Copy each of the following lines character for character, keeping the same order and line breaks.

Task inputs section start

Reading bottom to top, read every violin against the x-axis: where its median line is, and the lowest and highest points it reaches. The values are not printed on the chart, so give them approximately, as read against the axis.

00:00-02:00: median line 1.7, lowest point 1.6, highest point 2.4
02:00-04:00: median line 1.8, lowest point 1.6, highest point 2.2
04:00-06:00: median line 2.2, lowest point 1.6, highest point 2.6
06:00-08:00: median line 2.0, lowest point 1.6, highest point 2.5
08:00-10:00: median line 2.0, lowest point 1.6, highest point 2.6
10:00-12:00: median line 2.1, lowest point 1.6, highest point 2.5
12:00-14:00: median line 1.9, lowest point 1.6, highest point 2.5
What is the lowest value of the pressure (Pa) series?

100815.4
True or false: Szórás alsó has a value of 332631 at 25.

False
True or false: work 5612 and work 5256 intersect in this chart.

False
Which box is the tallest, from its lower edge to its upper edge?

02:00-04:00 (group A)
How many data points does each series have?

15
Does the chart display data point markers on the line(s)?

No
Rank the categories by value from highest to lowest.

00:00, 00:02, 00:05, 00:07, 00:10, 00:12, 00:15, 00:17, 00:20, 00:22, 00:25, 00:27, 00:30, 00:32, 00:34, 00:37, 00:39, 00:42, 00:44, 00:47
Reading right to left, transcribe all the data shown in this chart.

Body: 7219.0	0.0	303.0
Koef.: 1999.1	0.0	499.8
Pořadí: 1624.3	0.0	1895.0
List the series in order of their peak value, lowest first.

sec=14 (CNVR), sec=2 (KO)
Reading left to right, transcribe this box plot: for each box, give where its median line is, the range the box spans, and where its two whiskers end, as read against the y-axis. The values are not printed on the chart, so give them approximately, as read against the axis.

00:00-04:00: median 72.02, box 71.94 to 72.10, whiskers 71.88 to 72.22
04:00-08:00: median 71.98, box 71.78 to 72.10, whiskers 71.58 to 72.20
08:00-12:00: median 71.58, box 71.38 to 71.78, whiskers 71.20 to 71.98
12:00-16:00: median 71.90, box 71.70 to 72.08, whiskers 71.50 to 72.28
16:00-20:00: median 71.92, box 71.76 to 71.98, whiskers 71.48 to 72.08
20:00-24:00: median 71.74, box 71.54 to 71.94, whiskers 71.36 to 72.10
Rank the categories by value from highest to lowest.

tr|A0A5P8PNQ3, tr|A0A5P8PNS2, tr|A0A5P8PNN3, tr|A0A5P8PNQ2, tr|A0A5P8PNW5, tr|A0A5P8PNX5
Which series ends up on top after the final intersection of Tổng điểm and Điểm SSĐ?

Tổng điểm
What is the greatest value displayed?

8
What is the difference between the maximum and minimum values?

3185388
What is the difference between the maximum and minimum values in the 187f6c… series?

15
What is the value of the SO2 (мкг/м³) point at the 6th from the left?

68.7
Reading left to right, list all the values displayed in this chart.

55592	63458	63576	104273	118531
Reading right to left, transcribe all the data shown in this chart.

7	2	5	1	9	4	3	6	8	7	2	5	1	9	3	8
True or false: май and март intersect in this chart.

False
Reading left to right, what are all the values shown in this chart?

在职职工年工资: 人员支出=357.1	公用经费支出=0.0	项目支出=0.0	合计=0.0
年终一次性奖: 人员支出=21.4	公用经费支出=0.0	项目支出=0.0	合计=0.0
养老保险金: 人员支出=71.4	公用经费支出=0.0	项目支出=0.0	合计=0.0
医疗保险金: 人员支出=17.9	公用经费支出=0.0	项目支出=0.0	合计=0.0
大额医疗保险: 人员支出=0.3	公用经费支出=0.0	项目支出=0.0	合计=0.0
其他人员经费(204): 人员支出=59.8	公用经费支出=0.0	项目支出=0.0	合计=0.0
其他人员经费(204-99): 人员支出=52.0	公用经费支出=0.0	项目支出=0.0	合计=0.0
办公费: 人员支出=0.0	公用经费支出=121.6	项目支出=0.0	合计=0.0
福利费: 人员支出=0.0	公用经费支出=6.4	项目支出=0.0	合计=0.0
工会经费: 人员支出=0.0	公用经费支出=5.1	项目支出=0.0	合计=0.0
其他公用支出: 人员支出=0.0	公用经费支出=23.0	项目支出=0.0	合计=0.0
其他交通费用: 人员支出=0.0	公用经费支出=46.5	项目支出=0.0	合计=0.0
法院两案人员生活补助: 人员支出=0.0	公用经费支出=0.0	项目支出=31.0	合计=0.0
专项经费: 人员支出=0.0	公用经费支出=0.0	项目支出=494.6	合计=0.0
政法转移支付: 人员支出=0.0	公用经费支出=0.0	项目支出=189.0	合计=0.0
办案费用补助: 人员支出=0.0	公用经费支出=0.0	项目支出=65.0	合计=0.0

Task inputs section end

Task output:
Reading bottom to top, read every violin against the x-axis: where its median line is, and the lowest and highest points it reaches. The values are not printed on the chart, so give them approximately, as read against the axis.

00:00-02:00: median line 1.7, lowest point 1.6, highest point 2.4
02:00-04:00: median line 1.8, lowest point 1.6, highest point 2.2
04:00-06:00: median line 2.2, lowest point 1.6, highest point 2.6
06:00-08:00: median line 2.0, lowest point 1.6, highest point 2.5
08:00-10:00: median line 2.0, lowest point 1.6, highest point 2.6
10:00-12:00: median line 2.1, lowest point 1.6, highest point 2.5
12:00-14:00: median line 1.9, lowest point 1.6, highest point 2.5
What is the lowest value of the pressure (Pa) series?

100815.4
True or false: Szórás alsó has a value of 332631 at 25.

False
True or false: work 5612 and work 5256 intersect in this chart.

False
Which box is the tallest, from its lower edge to its upper edge?

02:00-04:00 (group A)
How many data points does each series have?

15
Does the chart display data point markers on the line(s)?

No
Rank the categories by value from highest to lowest.

00:00, 00:02, 00:05, 00:07, 00:10, 00:12, 00:15, 00:17, 00:20, 00:22, 00:25, 00:27, 00:30, 00:32, 00:34, 00:37, 00:39, 00:42, 00:44, 00:47
Reading right to left, transcribe all the data shown in this chart.

Body: 7219.0	0.0	303.0
Koef.: 1999.1	0.0	499.8
Pořadí: 1624.3	0.0	1895.0
List the series in order of their peak value, lowest first.

sec=14 (CNVR), sec=2 (KO)
Reading left to right, transcribe this box plot: for each box, give where its median line is, the range the box spans, and where its two whiskers end, as read against the y-axis. The values are not printed on the chart, so give them approximately, as read against the axis.

00:00-04:00: median 72.02, box 71.94 to 72.10, whiskers 71.88 to 72.22
04:00-08:00: median 71.98, box 71.78 to 72.10, whiskers 71.58 to 72.20
08:00-12:00: median 71.58, box 71.38 to 71.78, whiskers 71.20 to 71.98
12:00-16:00: median 71.90, box 71.70 to 72.08, whiskers 71.50 to 72.28
16:00-20:00: median 71.92, box 71.76 to 71.98, whiskers 71.48 to 72.08
20:00-24:00: median 71.74, box 71.54 to 71.94, whiskers 71.36 to 72.10
Rank the categories by value from highest to lowest.

tr|A0A5P8PNQ3, tr|A0A5P8PNS2, tr|A0A5P8PNN3, tr|A0A5P8PNQ2, tr|A0A5P8PNW5, tr|A0A5P8PNX5
Which series ends up on top after the final intersection of Tổng điểm and Điểm SSĐ?

Tổng điểm
What is the greatest value displayed?

8
What is the difference between the maximum and minimum values?

3185388
What is the difference between the maximum and minimum values in the 187f6c… series?

15
What is the value of the SO2 (мкг/м³) point at the 6th from the left?

68.7
Reading left to right, list all the values displayed in this chart.

55592	63458	63576	104273	118531
Reading right to left, transcribe all the data shown in this chart.

7	2	5	1	9	4	3	6	8	7	2	5	1	9	3	8
True or false: май and март intersect in this chart.

False
Reading left to right, what are all the values shown in this chart?

在职职工年工资: 人员支出=357.1	公用经费支出=0.0	项目支出=0.0	合计=0.0
年终一次性奖: 人员支出=21.4	公用经费支出=0.0	项目支出=0.0	合计=0.0
养老保险金: 人员支出=71.4	公用经费支出=0.0	项目支出=0.0	合计=0.0
医疗保险金: 人员支出=17.9	公用经费支出=0.0	项目支出=0.0	合计=0.0
大额医疗保险: 人员支出=0.3	公用经费支出=0.0	项目支出=0.0	合计=0.0
其他人员经费(204): 人员支出=59.8	公用经费支出=0.0	项目支出=0.0	合计=0.0
其他人员经费(204-99): 人员支出=52.0	公用经费支出=0.0	项目支出=0.0	合计=0.0
办公费: 人员支出=0.0	公用经费支出=121.6	项目支出=0.0	合计=0.0
福利费: 人员支出=0.0	公用经费支出=6.4	项目支出=0.0	合计=0.0
工会经费: 人员支出=0.0	公用经费支出=5.1	项目支出=0.0	合计=0.0
其他公用支出: 人员支出=0.0	公用经费支出=23.0	项目支出=0.0	合计=0.0
其他交通费用: 人员支出=0.0	公用经费支出=46.5	项目支出=0.0	合计=0.0
法院两案人员生活补助: 人员支出=0.0	公用经费支出=0.0	项目支出=31.0	合计=0.0
专项经费: 人员支出=0.0	公用经费支出=0.0	项目支出=494.6	合计=0.0
政法转移支付: 人员支出=0.0	公用经费支出=0.0	项目支出=189.0	合计=0.0
办案费用补助: 人员支出=0.0	公用经费支出=0.0	项目支出=65.0	合计=0.0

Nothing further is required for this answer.